When people can visit
The park is still in the early planning stage, but the clock is already ticking. TPWD policy requires newly acquired parkland to open for limited public use within 18 months and for full public use within 48 months. Agency staff have public meetings on the books for mid-January and plan to gather community feedback as they draft a Public Use Plan that will guide how visitors get in, move around, and camp, per TPWD.
How the state paid for it
Post Oak Ridge is among the first projects drawing on the $1 billion Centennial Parks Conservation Fund that Texas voters approved in 2023 to snap up and protect more public land. The two ranches that will make up the park cost about $47.1 million in combined purchases, The Texas Tribune reports, part of a broader push to secure recreation space and habitat before it is lost to development.
Public meetings and local reaction
Locals who turned out for the Lampasas announcement said the new park should take some pressure off crowded nearby recreation spots and give area residents more room to hunt, hike, and camp without driving hours across the state. The Lampasas public meeting is set for 6 to 8 p.m. Thursday, Jan. 15, at the Lampasas County Annex, with an earlier Austin session also planned. Video of the event is available from FOX 7 Austin.
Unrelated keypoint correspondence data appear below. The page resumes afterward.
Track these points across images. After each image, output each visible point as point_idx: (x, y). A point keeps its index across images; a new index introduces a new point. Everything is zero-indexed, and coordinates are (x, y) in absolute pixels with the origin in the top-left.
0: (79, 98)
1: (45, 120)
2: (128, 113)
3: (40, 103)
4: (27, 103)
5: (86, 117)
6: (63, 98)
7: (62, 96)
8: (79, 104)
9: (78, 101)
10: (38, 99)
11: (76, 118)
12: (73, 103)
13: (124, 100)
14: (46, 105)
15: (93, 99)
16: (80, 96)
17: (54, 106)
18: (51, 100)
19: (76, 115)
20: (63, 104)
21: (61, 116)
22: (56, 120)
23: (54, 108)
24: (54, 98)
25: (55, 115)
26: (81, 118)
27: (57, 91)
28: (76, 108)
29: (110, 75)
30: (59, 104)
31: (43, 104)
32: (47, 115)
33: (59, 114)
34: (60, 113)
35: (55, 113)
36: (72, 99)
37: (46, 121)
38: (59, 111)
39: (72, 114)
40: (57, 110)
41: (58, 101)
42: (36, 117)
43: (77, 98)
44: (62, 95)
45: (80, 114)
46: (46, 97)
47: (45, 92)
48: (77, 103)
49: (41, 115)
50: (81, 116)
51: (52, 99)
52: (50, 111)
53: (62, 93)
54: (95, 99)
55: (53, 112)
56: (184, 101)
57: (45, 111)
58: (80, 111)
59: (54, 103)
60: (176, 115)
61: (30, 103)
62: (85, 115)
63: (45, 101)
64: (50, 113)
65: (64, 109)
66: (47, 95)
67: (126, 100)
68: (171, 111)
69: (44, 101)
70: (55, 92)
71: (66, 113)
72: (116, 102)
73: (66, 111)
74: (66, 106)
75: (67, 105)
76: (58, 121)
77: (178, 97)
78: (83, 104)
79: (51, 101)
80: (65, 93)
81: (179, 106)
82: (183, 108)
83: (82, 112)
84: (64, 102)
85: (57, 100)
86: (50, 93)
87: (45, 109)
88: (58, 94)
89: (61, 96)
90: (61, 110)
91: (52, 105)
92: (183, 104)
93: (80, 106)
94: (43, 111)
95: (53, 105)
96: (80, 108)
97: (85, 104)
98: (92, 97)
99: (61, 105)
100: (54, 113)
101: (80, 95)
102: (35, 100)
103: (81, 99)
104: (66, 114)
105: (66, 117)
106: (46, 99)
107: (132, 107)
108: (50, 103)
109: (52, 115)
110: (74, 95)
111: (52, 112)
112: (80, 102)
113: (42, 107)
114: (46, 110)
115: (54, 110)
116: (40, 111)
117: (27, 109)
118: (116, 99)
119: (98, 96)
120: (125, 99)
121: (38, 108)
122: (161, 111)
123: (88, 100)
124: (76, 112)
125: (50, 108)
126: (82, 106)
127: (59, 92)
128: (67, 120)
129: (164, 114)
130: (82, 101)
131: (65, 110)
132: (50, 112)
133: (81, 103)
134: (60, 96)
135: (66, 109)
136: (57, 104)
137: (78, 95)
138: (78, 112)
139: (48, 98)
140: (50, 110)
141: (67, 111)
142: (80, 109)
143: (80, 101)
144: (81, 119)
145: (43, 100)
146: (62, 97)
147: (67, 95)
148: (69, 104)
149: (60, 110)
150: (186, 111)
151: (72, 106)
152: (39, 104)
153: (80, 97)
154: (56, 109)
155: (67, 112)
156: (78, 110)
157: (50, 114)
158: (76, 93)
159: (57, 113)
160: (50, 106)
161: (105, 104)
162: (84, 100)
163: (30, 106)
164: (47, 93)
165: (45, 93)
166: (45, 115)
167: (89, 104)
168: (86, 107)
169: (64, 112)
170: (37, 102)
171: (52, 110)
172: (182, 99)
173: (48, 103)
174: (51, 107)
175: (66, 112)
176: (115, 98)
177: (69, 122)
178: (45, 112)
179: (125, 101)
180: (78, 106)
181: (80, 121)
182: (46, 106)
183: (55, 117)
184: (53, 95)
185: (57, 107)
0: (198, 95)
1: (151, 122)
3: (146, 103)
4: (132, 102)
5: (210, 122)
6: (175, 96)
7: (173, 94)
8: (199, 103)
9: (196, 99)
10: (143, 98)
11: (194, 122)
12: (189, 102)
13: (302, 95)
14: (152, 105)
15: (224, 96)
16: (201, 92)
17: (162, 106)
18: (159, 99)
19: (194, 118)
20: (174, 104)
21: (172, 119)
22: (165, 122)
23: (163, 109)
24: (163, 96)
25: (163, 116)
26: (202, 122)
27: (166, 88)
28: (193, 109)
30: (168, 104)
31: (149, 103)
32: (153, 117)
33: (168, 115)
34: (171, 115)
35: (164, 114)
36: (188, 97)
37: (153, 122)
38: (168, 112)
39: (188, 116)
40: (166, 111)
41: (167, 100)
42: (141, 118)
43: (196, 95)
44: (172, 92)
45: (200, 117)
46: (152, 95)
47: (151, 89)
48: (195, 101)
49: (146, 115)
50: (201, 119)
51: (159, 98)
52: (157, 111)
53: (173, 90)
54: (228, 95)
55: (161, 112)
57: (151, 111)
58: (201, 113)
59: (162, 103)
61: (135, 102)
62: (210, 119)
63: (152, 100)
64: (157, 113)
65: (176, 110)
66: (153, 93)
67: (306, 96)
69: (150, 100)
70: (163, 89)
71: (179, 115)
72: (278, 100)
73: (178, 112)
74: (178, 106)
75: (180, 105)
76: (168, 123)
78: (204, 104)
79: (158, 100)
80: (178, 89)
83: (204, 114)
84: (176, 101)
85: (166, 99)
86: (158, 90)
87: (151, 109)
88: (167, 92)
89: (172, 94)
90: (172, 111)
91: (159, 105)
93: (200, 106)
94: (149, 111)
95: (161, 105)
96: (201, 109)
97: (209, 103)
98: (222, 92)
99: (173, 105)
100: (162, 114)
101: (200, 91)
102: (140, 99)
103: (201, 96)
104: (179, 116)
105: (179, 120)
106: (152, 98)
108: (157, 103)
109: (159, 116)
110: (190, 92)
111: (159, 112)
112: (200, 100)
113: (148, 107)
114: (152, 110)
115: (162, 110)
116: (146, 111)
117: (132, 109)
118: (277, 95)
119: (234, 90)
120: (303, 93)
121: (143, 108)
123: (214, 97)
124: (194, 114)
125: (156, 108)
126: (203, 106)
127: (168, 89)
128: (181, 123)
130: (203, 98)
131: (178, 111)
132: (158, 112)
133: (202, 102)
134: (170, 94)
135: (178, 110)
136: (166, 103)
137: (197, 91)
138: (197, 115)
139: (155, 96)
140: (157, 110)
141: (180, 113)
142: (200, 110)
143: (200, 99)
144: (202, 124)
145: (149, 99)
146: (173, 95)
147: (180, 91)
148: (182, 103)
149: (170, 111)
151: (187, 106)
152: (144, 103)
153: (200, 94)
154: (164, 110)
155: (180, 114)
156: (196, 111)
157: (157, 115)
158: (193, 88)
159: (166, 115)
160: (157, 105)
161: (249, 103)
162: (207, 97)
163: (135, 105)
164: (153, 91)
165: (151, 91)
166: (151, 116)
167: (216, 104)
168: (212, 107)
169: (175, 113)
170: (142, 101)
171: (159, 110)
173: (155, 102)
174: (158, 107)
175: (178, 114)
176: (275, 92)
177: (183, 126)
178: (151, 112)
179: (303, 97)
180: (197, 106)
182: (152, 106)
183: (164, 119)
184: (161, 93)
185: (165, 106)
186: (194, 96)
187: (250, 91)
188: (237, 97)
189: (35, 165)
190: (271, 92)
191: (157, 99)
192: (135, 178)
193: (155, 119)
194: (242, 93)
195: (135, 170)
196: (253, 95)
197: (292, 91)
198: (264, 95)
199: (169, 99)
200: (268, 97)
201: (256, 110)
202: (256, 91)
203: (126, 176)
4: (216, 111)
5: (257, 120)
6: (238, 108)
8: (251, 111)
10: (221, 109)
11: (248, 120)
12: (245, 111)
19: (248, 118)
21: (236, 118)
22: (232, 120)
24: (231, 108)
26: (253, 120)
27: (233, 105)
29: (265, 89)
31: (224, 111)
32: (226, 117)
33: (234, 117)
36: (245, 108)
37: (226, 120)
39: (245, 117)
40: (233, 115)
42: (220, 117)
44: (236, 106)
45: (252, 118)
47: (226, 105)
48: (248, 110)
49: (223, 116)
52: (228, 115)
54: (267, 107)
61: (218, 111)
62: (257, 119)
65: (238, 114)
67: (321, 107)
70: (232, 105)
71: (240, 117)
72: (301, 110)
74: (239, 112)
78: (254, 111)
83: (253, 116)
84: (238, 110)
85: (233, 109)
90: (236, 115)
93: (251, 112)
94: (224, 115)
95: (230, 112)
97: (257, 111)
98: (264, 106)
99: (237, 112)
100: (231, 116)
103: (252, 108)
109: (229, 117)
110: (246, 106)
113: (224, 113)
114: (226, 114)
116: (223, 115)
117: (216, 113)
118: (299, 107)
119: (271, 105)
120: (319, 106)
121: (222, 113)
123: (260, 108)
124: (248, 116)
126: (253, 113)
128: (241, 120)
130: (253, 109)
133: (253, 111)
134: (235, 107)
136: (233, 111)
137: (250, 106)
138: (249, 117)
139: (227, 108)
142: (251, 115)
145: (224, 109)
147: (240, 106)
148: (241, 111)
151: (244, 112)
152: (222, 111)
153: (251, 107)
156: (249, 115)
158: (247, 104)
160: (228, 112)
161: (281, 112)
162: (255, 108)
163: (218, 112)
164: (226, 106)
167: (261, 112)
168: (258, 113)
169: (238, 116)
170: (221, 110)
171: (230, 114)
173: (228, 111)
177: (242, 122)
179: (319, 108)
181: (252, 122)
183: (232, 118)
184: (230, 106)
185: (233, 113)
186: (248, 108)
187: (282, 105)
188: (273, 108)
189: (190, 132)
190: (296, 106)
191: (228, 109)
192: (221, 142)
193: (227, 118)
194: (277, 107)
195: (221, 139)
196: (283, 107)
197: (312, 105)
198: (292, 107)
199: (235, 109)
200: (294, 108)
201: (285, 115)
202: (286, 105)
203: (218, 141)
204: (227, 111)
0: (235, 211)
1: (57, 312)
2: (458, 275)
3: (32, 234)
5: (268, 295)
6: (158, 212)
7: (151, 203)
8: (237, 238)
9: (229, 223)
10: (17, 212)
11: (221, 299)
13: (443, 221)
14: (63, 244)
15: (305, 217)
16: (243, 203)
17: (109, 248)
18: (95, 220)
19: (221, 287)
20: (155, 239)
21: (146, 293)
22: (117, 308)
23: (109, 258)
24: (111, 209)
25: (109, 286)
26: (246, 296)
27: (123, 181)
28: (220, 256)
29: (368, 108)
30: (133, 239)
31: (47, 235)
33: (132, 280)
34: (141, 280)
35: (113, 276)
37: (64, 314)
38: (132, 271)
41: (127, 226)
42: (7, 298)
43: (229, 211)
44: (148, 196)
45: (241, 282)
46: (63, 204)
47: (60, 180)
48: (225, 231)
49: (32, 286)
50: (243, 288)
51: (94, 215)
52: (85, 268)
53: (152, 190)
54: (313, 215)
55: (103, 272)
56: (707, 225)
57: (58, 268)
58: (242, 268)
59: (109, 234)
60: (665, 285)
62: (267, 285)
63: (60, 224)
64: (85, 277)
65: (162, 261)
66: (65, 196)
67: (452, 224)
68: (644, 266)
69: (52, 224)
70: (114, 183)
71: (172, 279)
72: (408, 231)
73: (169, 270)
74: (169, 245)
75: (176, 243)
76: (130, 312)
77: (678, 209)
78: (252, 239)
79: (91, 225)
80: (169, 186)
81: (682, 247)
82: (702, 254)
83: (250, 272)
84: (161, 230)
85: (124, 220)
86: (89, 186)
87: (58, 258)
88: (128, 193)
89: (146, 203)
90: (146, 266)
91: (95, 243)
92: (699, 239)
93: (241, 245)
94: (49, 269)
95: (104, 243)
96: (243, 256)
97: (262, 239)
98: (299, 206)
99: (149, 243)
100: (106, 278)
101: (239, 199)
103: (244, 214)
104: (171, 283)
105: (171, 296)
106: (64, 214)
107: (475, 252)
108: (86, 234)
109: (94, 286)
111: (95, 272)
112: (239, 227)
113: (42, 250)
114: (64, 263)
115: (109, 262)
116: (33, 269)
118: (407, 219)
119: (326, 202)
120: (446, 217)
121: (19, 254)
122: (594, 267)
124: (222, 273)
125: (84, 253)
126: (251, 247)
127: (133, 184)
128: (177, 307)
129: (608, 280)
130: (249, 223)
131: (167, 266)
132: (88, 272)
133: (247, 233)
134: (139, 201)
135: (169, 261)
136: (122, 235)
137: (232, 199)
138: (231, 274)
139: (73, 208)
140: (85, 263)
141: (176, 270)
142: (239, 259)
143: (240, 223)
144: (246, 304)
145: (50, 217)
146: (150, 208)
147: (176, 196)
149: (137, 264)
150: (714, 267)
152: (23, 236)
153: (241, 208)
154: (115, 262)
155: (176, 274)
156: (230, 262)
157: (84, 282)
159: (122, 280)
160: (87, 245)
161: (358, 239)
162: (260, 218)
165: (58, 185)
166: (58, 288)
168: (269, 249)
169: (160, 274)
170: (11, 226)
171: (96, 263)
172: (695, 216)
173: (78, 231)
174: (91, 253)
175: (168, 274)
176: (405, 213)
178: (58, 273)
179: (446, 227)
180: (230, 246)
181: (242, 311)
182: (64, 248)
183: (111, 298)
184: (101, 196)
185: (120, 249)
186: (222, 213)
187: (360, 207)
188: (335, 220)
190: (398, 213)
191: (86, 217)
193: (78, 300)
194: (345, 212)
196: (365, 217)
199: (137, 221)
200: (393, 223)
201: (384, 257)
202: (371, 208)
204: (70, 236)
TPWD officials say public input from those meetings will help determine where trails go, what camping looks like, and how people get to the river, all while trying to protect the land and water that drew the state to the site in the first place. For now, Post Oak Ridge stands as a major new slice of Hill Country riverfront that Texas leaders hope will safeguard habitat and open up fresh outdoor options for Lampasas-area communities.